操作ボタンはドームの下についており、左から電源、風量、温熱シートの操作用となっている。ここにあれば、確かに猫が誤って操作することはないだろう。また、猫がドームに乗っていても人間が操作しやすい位置にあると感じた。
運転状況は、操作ボタン上方のドームの縁近くにあるLEDで確認できる。極小LEDなので、猫にとってまぶしく感じるということはなさそうだ。
LG ThinQアプリではドームに乗った猫の体重が確認できるので、その体重で猫を登録する。
一度登録すれば、それ以降の体重の変化をグラフで確認したり、どれほどの時間をドーム内で過ごしたりしたかを見たりできる。急激な体重の増減に対処できるように通知機能も用意されている。
LG ThinQアプリでは、外出先からでも室内の空気質レベルのチェック、温熱シートの温度切り替え、タイマー設定、ドーム内に猫がいるかどうかの確認も可能な上に、LG ThinQアプリとLG製品は“多対多”なので、エアロキャットタワー1台に対し、家族全員のスマホから見守れる。目の行き届いた管理ができそうだ。
フィルターは簡単に交換できるようになっている。前面カバーを外して、円筒状のフィルターの穴の部分に指を入れて引き出すだけだ。
猫の被毛など大きめのホコリをキャッチするプレフィルターは、取り外して水洗いすれば比較的長く使えるだろう。内側の光触媒(脱臭)フィルターは、時折天日干しすることで、性能が回復するという。プレフィルター、HEPAフィルター、光触媒(脱臭)フィルターの交換用(型番:PFSCQC01)はセット販売となっており、「PuriCare AeroTower」や「PuriCare AeroBooster」用と共通だ。

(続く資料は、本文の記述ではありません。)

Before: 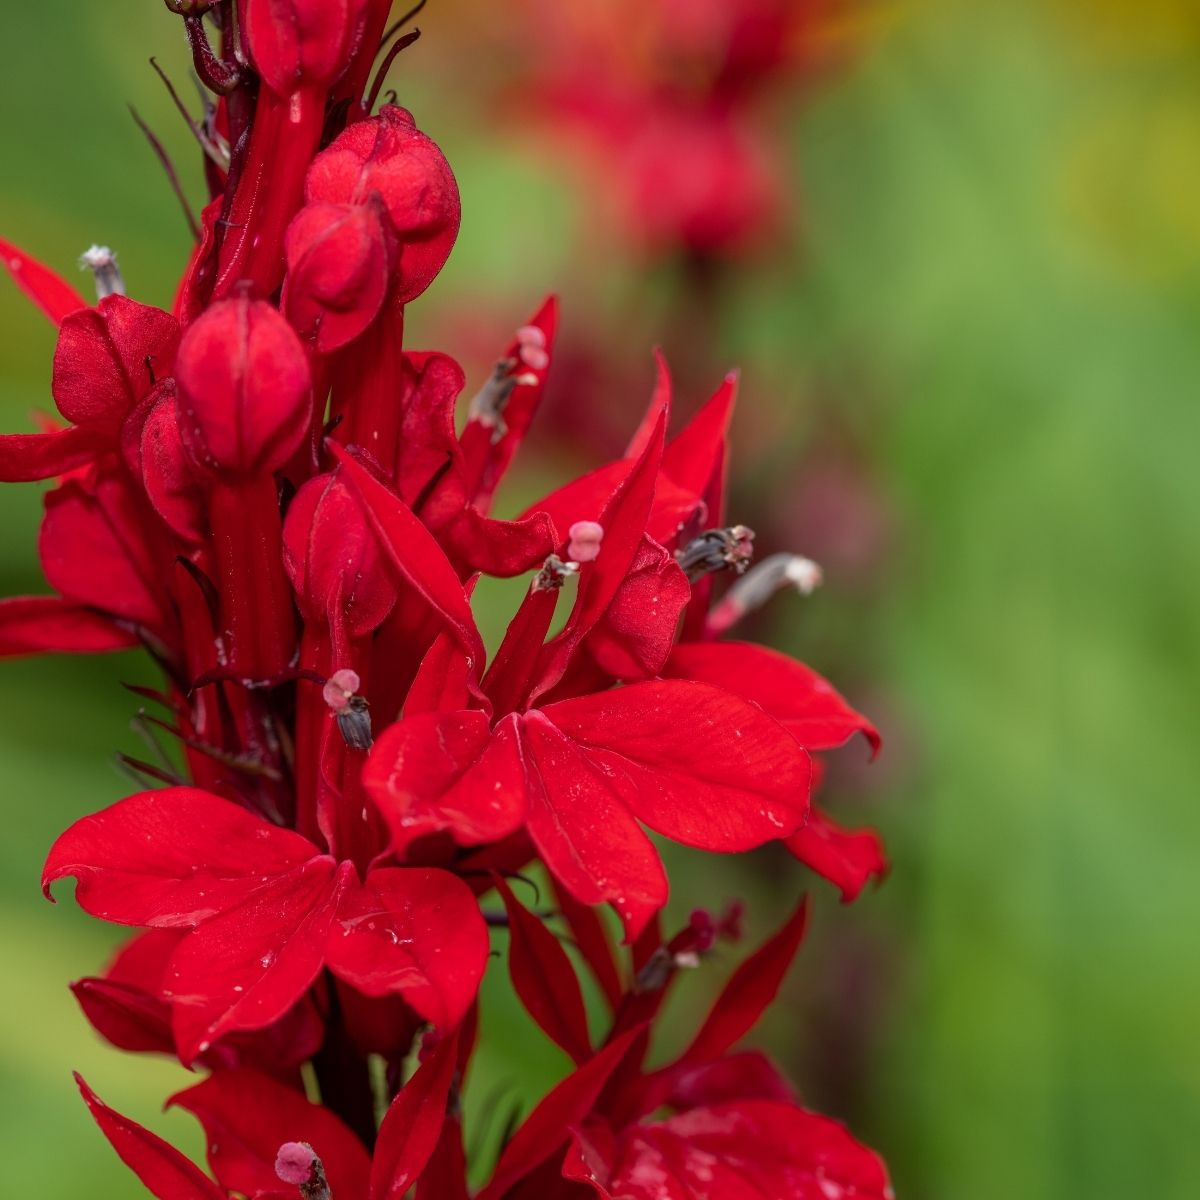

これまで猫の抜け毛や、帰宅時に感じる(しかし、時間とともに慣れて感じなくなる)猫の排せつ物の放つ強烈なニオイに悩まされてきた猫オーナー、また猫を飼いたくても猫アレルギーのためためらっていたという人も、試したくなるのではないだろうか。何より、人間の座っている目線で、猫がくつろいでいるのを見られると想像しただけでも「買いだな」と感じる製品であった。